====== Source material ======

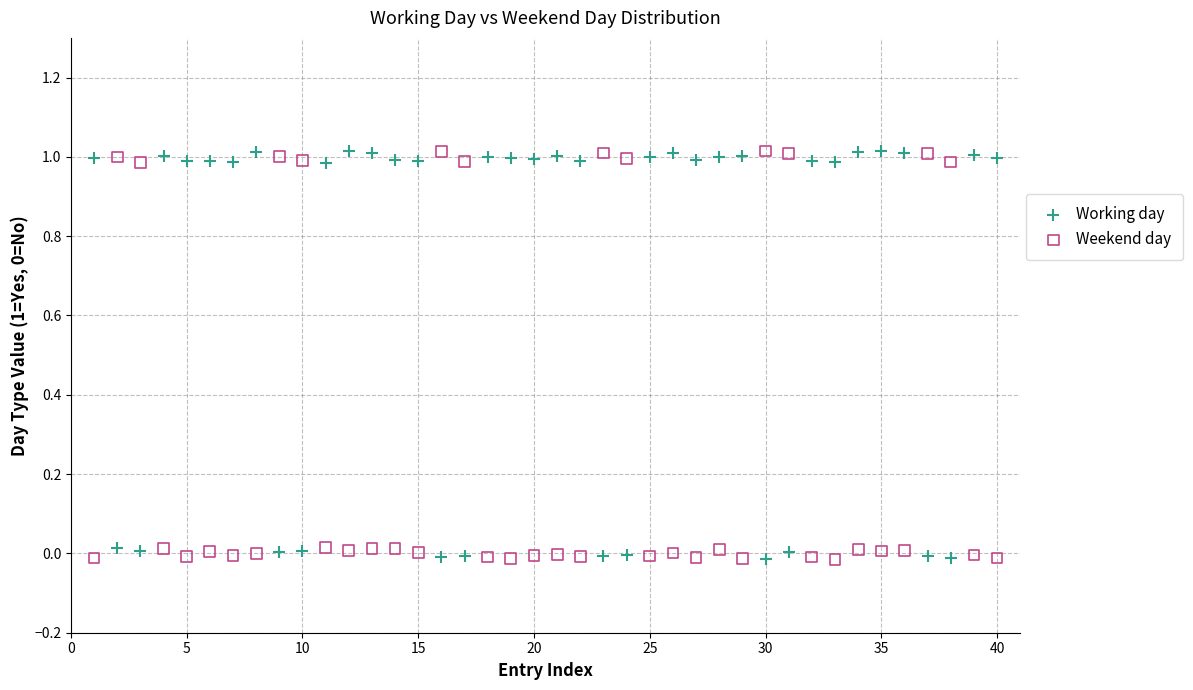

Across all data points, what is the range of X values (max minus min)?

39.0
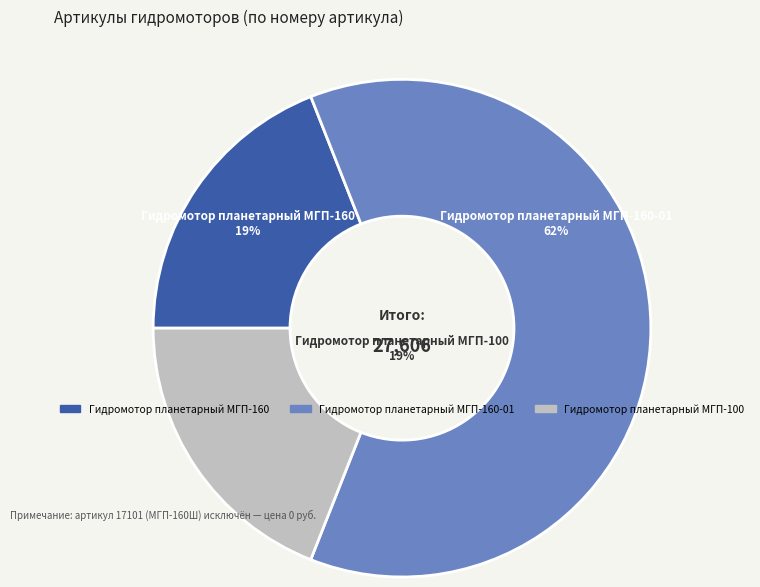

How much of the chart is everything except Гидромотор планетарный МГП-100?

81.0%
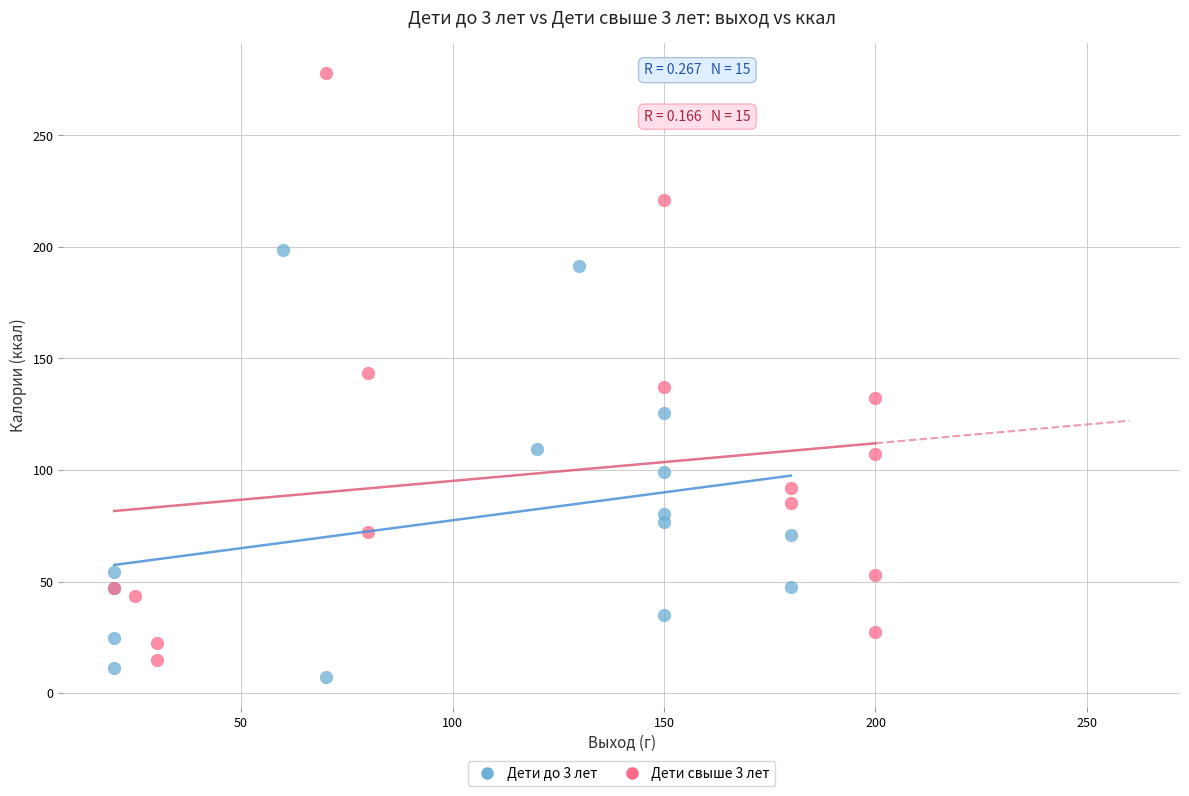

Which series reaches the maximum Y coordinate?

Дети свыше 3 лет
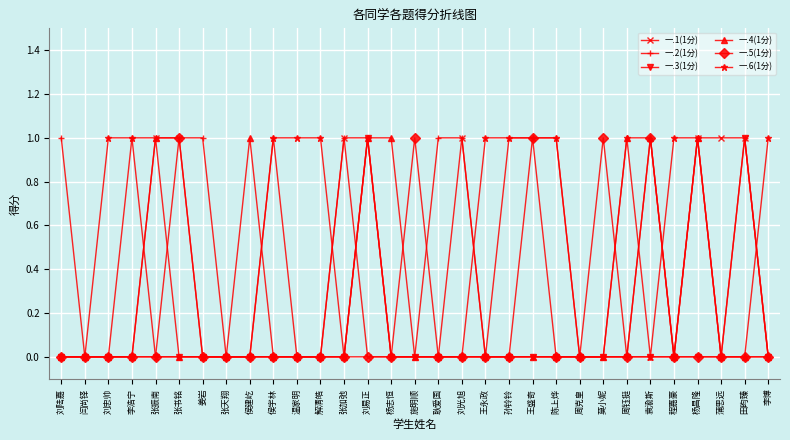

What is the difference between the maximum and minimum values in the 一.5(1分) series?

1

======
====== Source material ======

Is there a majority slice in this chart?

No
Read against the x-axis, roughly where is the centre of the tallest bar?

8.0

======

▸ **How to complete this task**
Report every line of the entries above that contains the string "maximum", treating uppercase and lowercase as distinct.

▸ **Answer**
Which series reaches the maximum Y coordinate?
What is the difference between the maximum and minimum values in the 一.5(1分) series?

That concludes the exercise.